Question

A plane electromagnetic wave of frequency 20 MHz travels through a space along $ z $-direction. If the electric field vector at a certain point in space is 6 V/m, then what is the magnetic field vector at that point?

• A. \( 2 \times 10^{-8} \, \text{T} \)
• B. \( 3 \times 10^{-5} \, \text{T} \)
• C. \( 2 \, \text{T} \)
• D. \( \frac{1}{2} \, \text{T} \)

Hint:

For electromagnetic waves, the electric field and magnetic field are related by \( E = cB \). This relationship helps in calculating the magnetic field if the electric field is known.

Answer 1

The Correct Option is A

We are given an electromagnetic wave traveling through space and need to find the magnetic field vector \( B \) at a point where the electric field vector \( E = 6 \, \text{V/m} \). The frequency of the wave is \( 20 \, \text{MHz} \).

An electromagnetic wave in free space is characterized by the relationship between the electric field \( E \), magnetic field \( B \), and the speed of light \( c \). The relationship is given by the equation:

\[ B = \frac{E}{c} \]

where \( c \) is the speed of light, approximately \( 3 \times 10^8 \, \text{m/s} \).

Substituting the given electric field \( E = 6 \, \text{V/m} \) and \( c = 3 \times 10^8 \, \text{m/s} \) into the equation, we calculate:

\[ B = \frac{6 \, \text{V/m}}{3 \times 10^8 \, \text{m/s}} = 2 \times 10^{-8} \, \text{T} \]

Thus, the magnetic field vector at that point is \( 2 \times 10^{-8} \, \text{T} \).

Answer 2

We are given an electromagnetic wave traveling along the \( z \)-direction with a frequency of 20 MHz, and the electric field vector at a certain point in space is 6 V/m. We need to determine the magnetic field vector at that point.

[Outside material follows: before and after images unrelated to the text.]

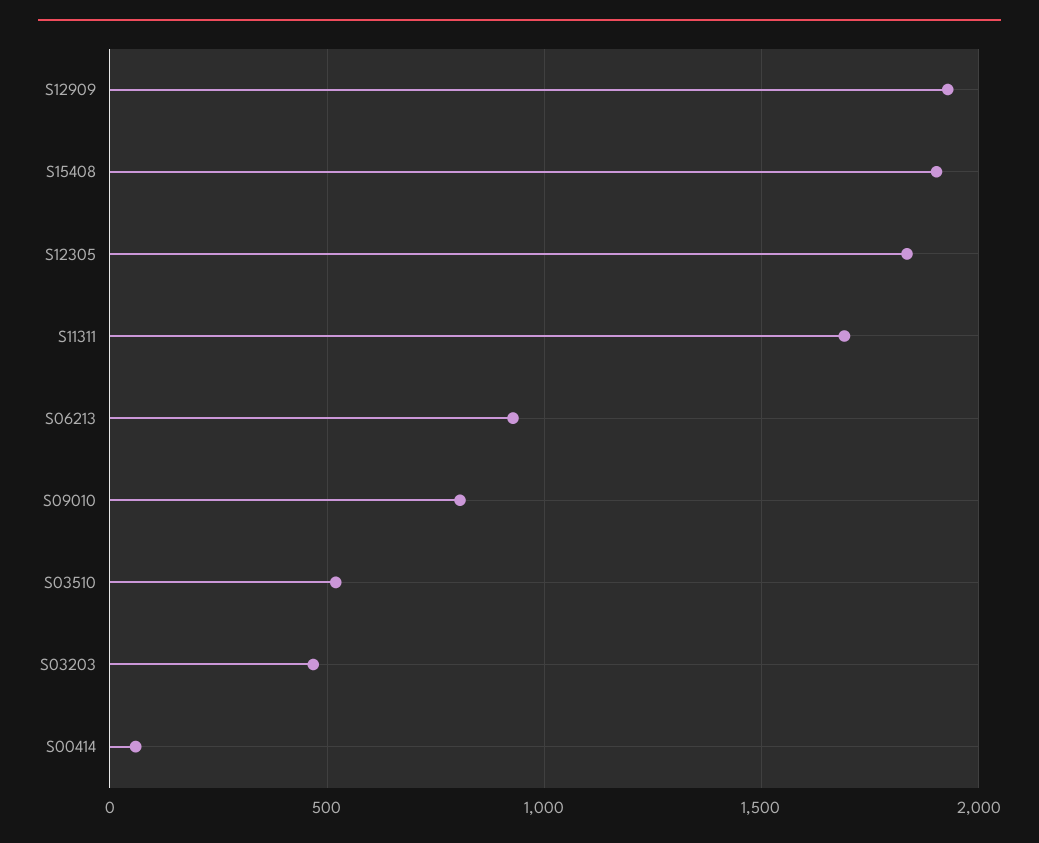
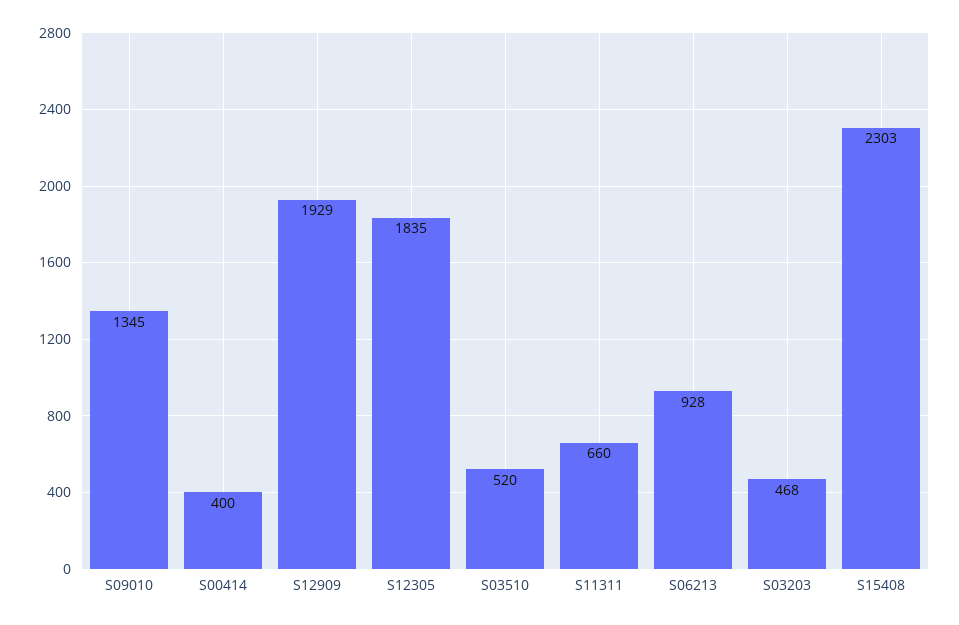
  {
    "S12909": 1929,
-   "S15408": 1900,
+   "S15408": 2303,
    "S12305": 1835,
-   "S11311": 1700,
+   "S11311": 660,
    "S06213": 928,
-   "S09010": 800,
+   "S09010": 1345,
    "S03510": 520,
    "S03203": 468,
-   "S00414": 50
+   "S00414": 400
  }

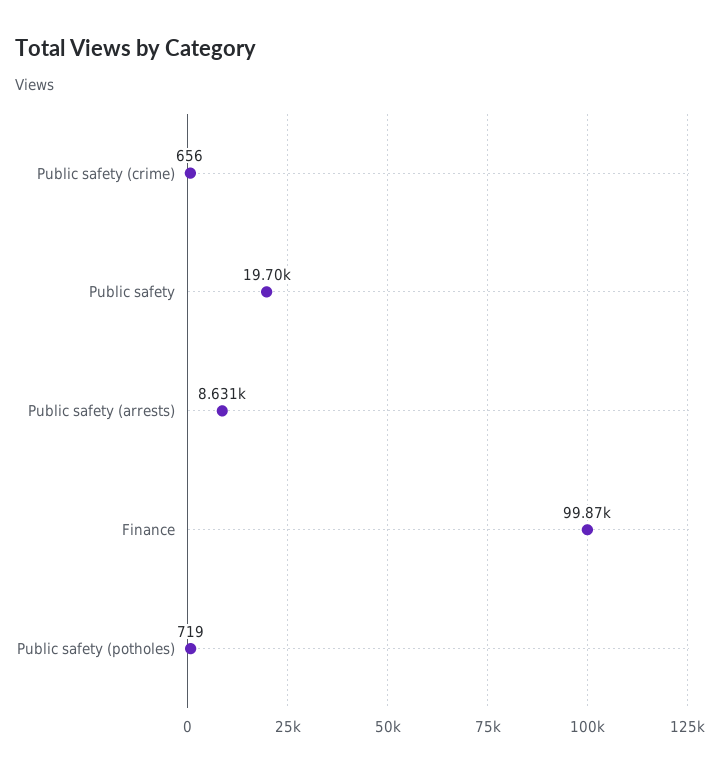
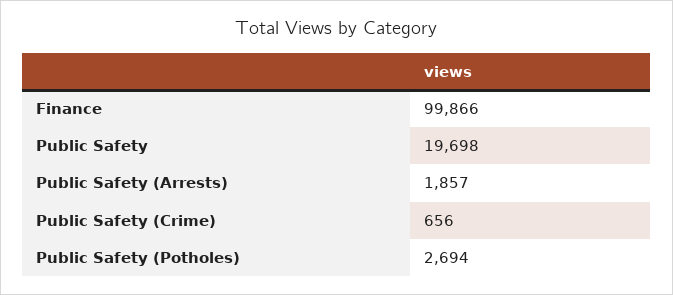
  {
    "Public safety (crime)": 656,
    "Public safety": 19698,
-   "Public safety (arrests)": 8631,
+   "Public safety (arrests)": 1857,
    "Finance": 99866,
-   "Public safety (potholes)": 719
+   "Public safety (potholes)": 2694
  }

The relationship between the electric field \( \mathbf{E} \) and the magnetic field \( \mathbf{B} \) in an electromagnetic wave is given by:

\[ c = \frac{E}{B} \]

where \( c \) is the speed of light in a vacuum, which is approximately \( 3 \times 10^8 \, \text{m/s} \).

Rearranging the equation to solve for \( B \):

\[ B = \frac{E}{c} \]

Substituting the given values (\( E = 6 \, \text{V/m} \) and \( c = 3 \times 10^8 \, \text{m/s} \)) into the formula:

\[ B = \frac{6}{3 \times 10^8} \]

\[ B = 2 \times 10^{-8} \, \text{T} \]

Therefore, the magnetic field vector at that point is \( 2 \times 10^{-8} \, \text{T} \).